17) New technology such as the Internet facilitates and accelerates this development, the construction of new boundaries. The leading centres of high-tech are in and around San Francisco, but the runner-up area is already Peking (Atlas der Globalisierung 2003: 10-11). China is the country with most Internet users.
18) The Internet has made child's play of money transfer, dramatically reducing the ability of the State to raise taxes on income. The nation state has lost control over its revenue; money is now disconnected from nationality. It has made the lives of criminals much easier, by making it more difficult to distinguish "white" from "dirty" money. Many see the globalization of financial markets as an irreversible development (cf. Dominique Graber in Lorot 1999: 74-7).
19) In Sweden for seventy years there was an agreement between employers and employees, known as Saltsjdbaden,132which resulted in the lowest incidence of industrial action in any industrialized nation. This contract was broken when what we call globalization began. The trade unions and the business federations have swapped rhetoric. The unions no longer talk about international solidarity, because they are now threatened by foreign workers even on their own soil.

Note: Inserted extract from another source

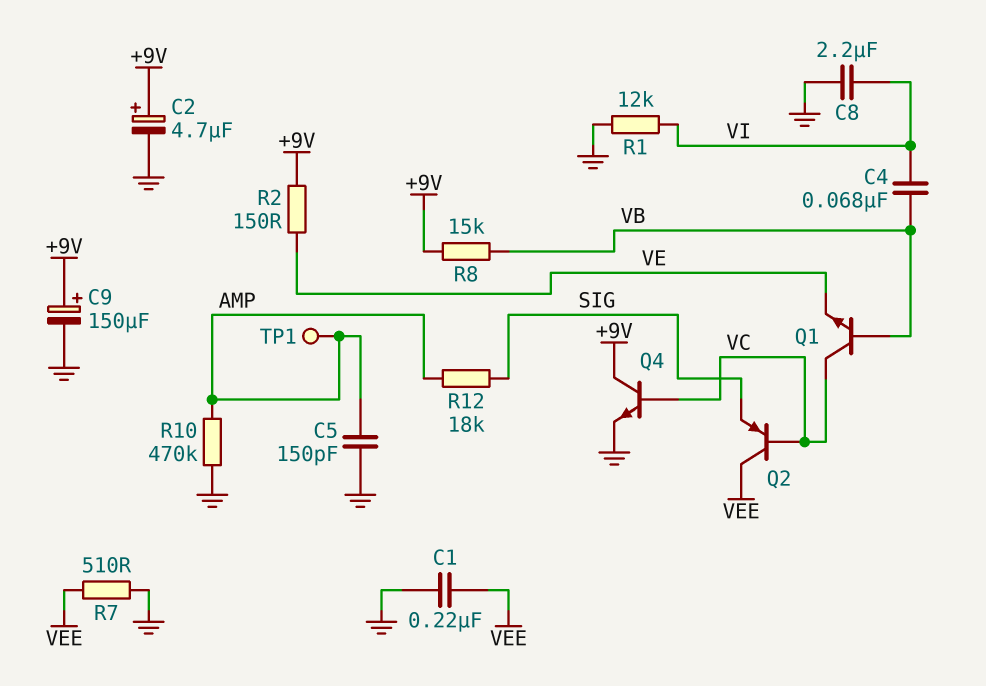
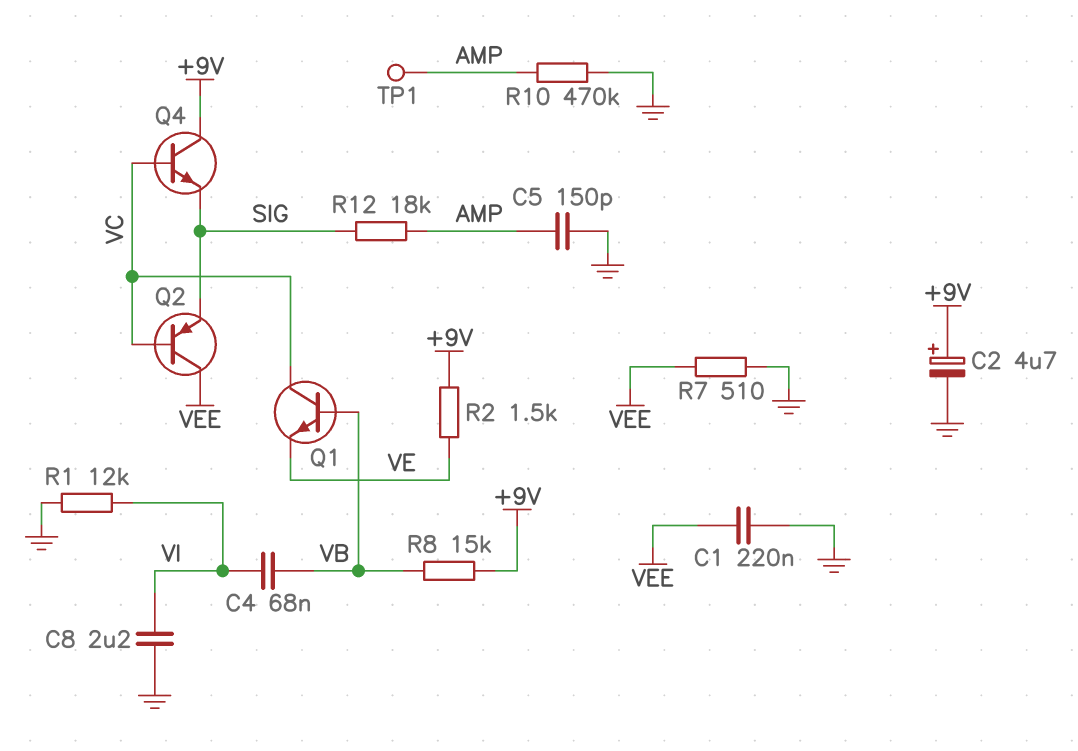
C9: 150uF (plus +9V, minus GND) -> none
Q4: NPN (B VC, C +9V, E GND) -> NPN (B VC, C +9V, E SIG)
R2: 150 (+9V, VE) -> 1.5k (+9V, VE)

20) The privileged classes no longer need to seek agreements with national trade unions, because they can move their operations out of the country. This is an irreversible development. Once a few major competitors make the move, you have to follow just to stay in business. That is the logic of competition in a free-market economy.
21) What should we do with our tax-exiles, people that the State has paid to bring up but who later avoid giving the same opportunity to future generations by fleeing the country? Once the champagne is gone, when they get older and start to value things other than money, they will want to come home; that is when we shall tax them, retrospectively. That will be the price of repatriation. Not all will be able to afford it. Belonging to a nation should be a privilege, not a right.
22) The nation state can no longer control the forces of globalization. Only truly international movements will eventually be able to do so, but they are in their infancy. Critics of globalization have understood that they must organize themselves on a global scale to gain any real influence, simply because that is where the debate is. For the nation state the answer is to re-energize local democracy.
23) We must rediscover the small villages, the communities, and local government; and at the same time keep up with the wider world.
24) We are experiencing a shift in power. The private-sector organization is at the heart of tomorrow's society. The future elites will be in private-sector companies. They are already there.
25) Technological change is the web in which tomorrow's society will spin its threads. The real key to change is, as it has been since the Enlightenment, science and technology. Everything else is at best mere support. This is the same science that created Western civilization in the seventeenth century, which made Japan strong at the end of the twentieth century, which is making China strong today. . China is not emerging for the first time, it is re-emerging after a two-hundred-year-long break. China is used to being the leading scientific nation, and knows what it is like to rule over others.
26) At the foundation of our technological and scientific progress lie discoveries made by Europeans and Americans. They have not been made by Asians; not yet. The Japanese and now the Chinese have not made significant contributions to this stock of knowledge in modern times. Rather, they have shown that they are masters at applying it. They have been good students.
27) Our scientific knowledge base knows no frontiers; only its applications do.
28) It is knowledge of Man and application of this knowledge that will transform the world. The main problem today is lack of leaders with vision.
29) We have now embarked on the second stage of this process, the pressure to rationalize and make the public sector more competitive.